Rede im Plenum zur Bekämpfung von Korruption im Gesundheitswesen

Am 14. April stimmte der Bundestag in einer namentlichen Abstimmung über einen Gesetzentwurf der Bundesregierung zur Bekämpfung von Korruption im Gesundheitswesen zu. Rudolf Henke hielt zu diesem Gesetz eine Rede im Plenum.

Am 14. April erfolgte zunächst die 2. und 3. Beratung zum Gesetzentwurf, bevor dem Gesetz in namentlicher Abstimmung zugestimmt wurde.

Ursprung des Gesetzes war das Urteil des Bundesverfassungsgerichtes vom Jahr 2012, in dem festgestellt wurde, dass das geltende Korruptionsstrafrecht weder auf niedergelassene noch für sonst selbstständig Tätige im Gesundheitswesen anwendbar ist. Hierdurch sind Strafbarkeitslücken offenbar geworden, die das Gesetz nun schließt.

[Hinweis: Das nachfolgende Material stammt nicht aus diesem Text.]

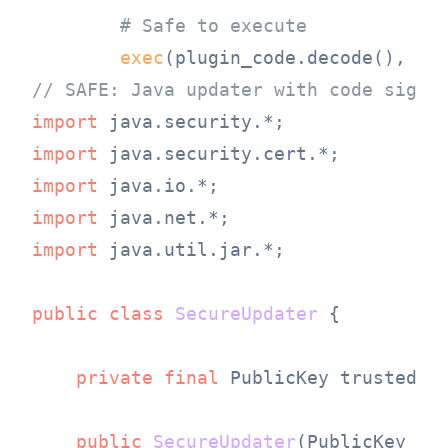
# Safe to execute
exec
(plugin_code.decode(), {
'
// SAFE: Java updater with code signi
import
import
import
import
import
 java.util.jar.*;

public
class
SecureUpdater
 {

private
final
 PublicKey trustedPub
public
SecureUpdater
(PublicKey pu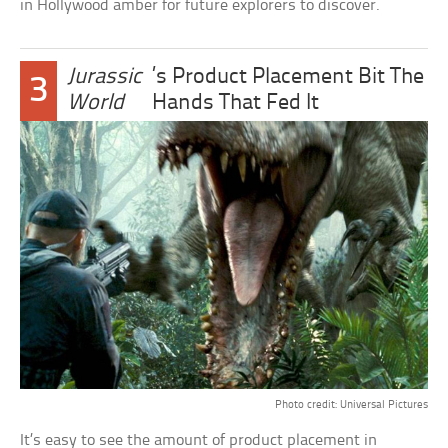
in Hollywood amber for future explorers to discover.
Jurassic
’s Product Placement Bit The
3
World
Hands That Fed It
Photo credit: Universal Pictures
It’s easy to see the amount of product placement in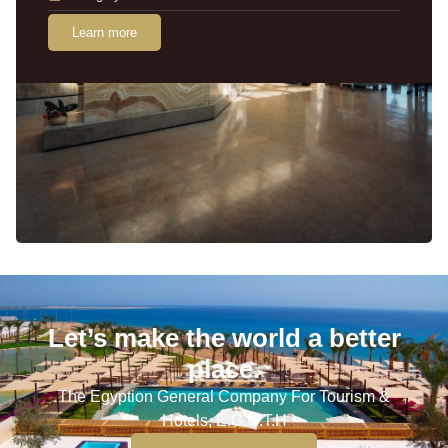
Learn more
Let’s make the world a better
place.
The Egyption General Company For Tourism &
Hotels, E.G.O.T.H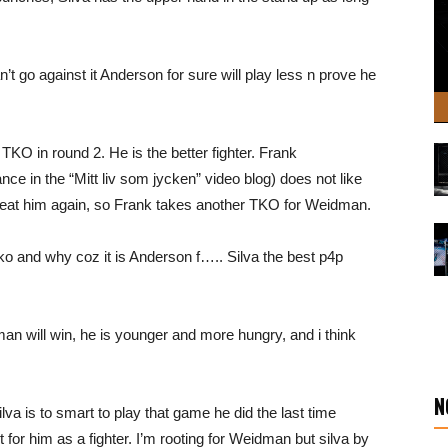
n’t go against it Anderson for sure will play less n prove he
 TKO in round 2. He is the better fighter. Frank
 in the “Mitt liv som jycken” video blog) does not like
eat him again, so Frank takes another TKO for Weidman.
ko and why coz it is Anderson f….. Silva the best p4p
man will win, he is younger and more hungry, and i think
N
ilva is to smart to play that game he did the last time
for him as a fighter. I’m rooting for Weidman but silva by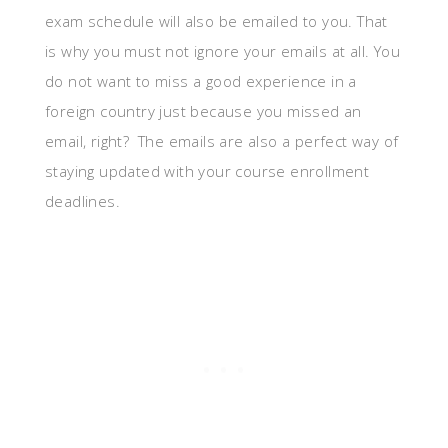
exam schedule will also be emailed to you. That
is why you must not ignore your emails at all. You
do not want to miss a good experience in a
foreign country just because you missed an
email, right? The emails are also a perfect way of
staying updated with your course enrollment
deadlines.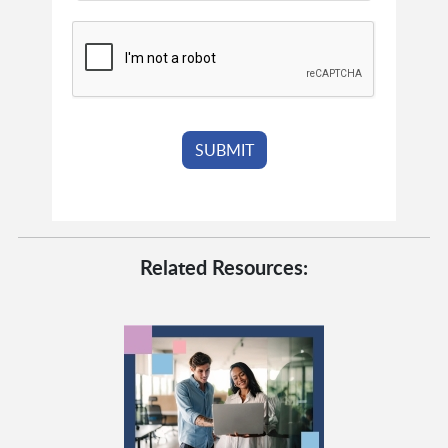
Related Resources: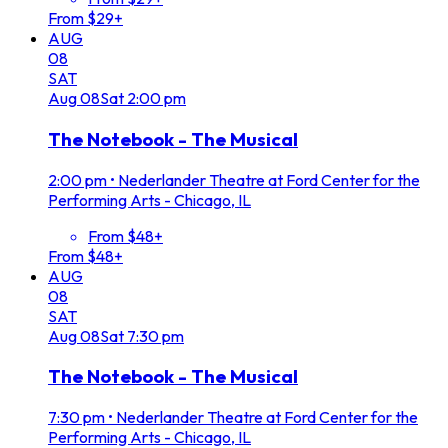
From $29+
AUG
08
SAT
Aug
08
Sat
2:00 pm
The Notebook - The Musical
2:00 pm
•
Nederlander Theatre at Ford Center for the
Performing Arts - Chicago, IL
From $48+
From $48+
AUG
08
SAT
Aug
08
Sat
7:30 pm
The Notebook - The Musical
7:30 pm
•
Nederlander Theatre at Ford Center for the
Performing Arts - Chicago, IL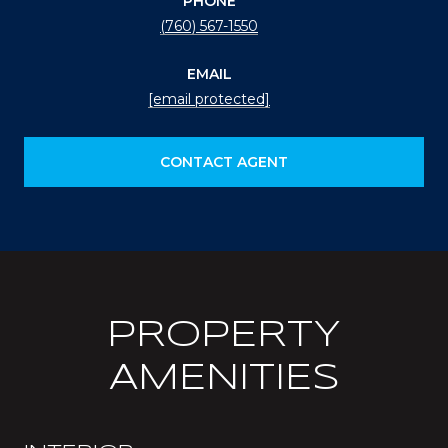
PHONE
(760) 567-1550
EMAIL
[email protected]
CONTACT AGENT
PROPERTY
AMENITIES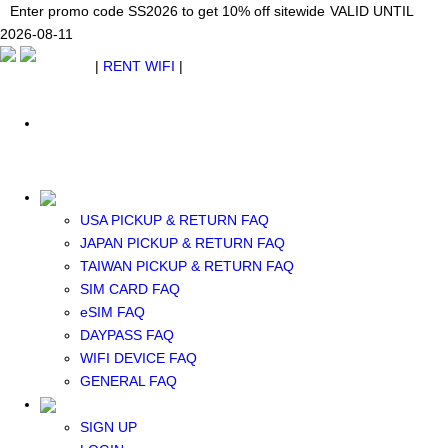
Japan WiFi Unlimited 5G/4G from $24.40/mo.
Enter promo code SS2026 to get 10% off sitewide
Enter promo code SS2026 to get 10% off sitewide
VALID UNTIL 2026-08-
VALID UNTIL
VALID UNTIL
2026-08-11
11
2026-08-11
SEE DETAILS
SEE DETAILS
SEE DETAILS
$ USD
|
RENT WIFI
|
ESIM
WhatsApp: +1 (609) 506-1502
$ USD
USA PICKUP & RETURN FAQ
JAPAN PICKUP & RETURN FAQ
RENT WIFI
TAIWAN PICKUP & RETURN FAQ
TAIWAN WIFI
SIM CARD FAQ
JAPAN WIFI
eSIM FAQ
SOUTH KOREA WIFI
DAYPASS FAQ
China+HK+Macau WIFI
WIFI DEVICE FAQ
SOUTHEAST ASIA WIFI
GENERAL FAQ
EUROPE WIFI
NORTH AMERICA WIFI
SIGN UP
New Zealand+Australia WIFI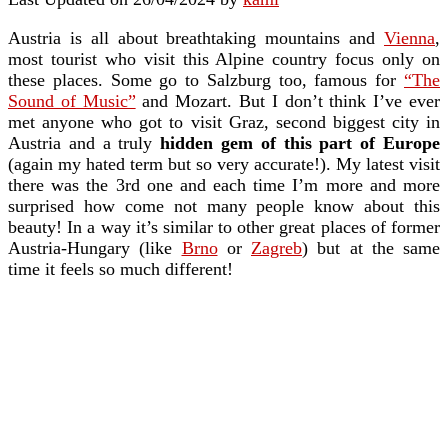
Austria is all about breathtaking mountains and
Vienna
,
most tourist who visit this Alpine country focus only on
these places. Some go to Salzburg too, famous for
“The
Sound of Music”
and Mozart. But I don’t think I’ve ever
met anyone who got to visit Graz, second biggest city in
Austria and a truly
hidden gem of this part of Europe
(again my hated term but so very accurate!). My latest visit
there was the 3rd one and each time I’m more and more
surprised how come not many people know about this
beauty! In a way it’s similar to other great places of former
Austria-Hungary (like
Brno
or
Zagreb
) but at the same
time it feels so much different!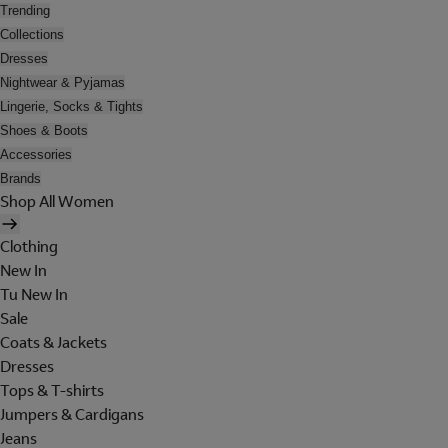
Trending
Collections
Dresses
Nightwear & Pyjamas
Lingerie, Socks & Tights
Shoes & Boots
Accessories
Brands
Shop All Women
Clothing
New In
Tu New In
Sale
Coats & Jackets
Dresses
Tops & T-shirts
Jumpers & Cardigans
Jeans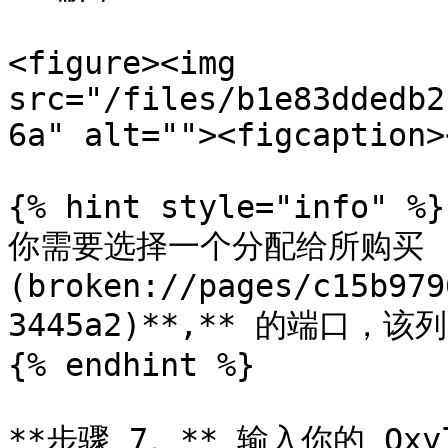
<figure><img 
src="/files/b1e83ddedb2
6a" alt=""><figcaption>
{% hint style="info" %}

Kernstück des nun beschlossenen Gesetzes sind die beiden neuen Straftatbestände der Bestechlichkeit und Bestechung im Gesundheitswesen (§§ 299a und 299b StGB). Erhält ein Angehöriger eines Heilberufs dadurch Vorteile, dass bei der Verordnung von Arznei-, Heil- und Hilfsmitteln oder von Medizinprodukten, beim Bezug bestimmter Arznei- oder Hilfsmittel oder bestimmter Medizinprodukte oder bei der Zuführung von Patienten oder Untersuchungsmaterial einen Anbieter dieser Leistungen bevorzugt, macht er sich zukünftig strafbar. Ihm droht eine Geld- oder Freiheitsstrafe, in besonders schweren Fällen von bis zu fünf Jahren. Die Straftatbestände erfassen alle Heilberufsgruppen, die für die Berufsausübung oder die Führung der Berufsbezeichnung eine staatlich geregelte Ausbildung erfordern.

Rudolf Henke betonte in seiner Rede, dass das Gesetz nicht nur zu einem größeren Schutz und einer größeren Sicherheit für Patientinnen und Patienten, sondern auch für Ärztinnen und Ärzte beiträgt, die ihrer Arbeit ehrlich nachgehen. Patientinnen und Patienten müssen darauf vertrauen können, dass die Leistungen im Gesundheitswesen zuallererst ihrem Wohl dienen. Dieses Vertrauen wird beschädigt, wenn der Eindruck entsteht, dass die Interessen Dritter bedient werden oder die persönliche Bereicherung der Ärztinnen und Ärzte im Mittelpunkt steht. Zusätzlich kann die gesetzliche Krankenversicherung durch die Wahl einer unnötig teuren Methode oder eines unnötig teuren Produkts geschädigt werden.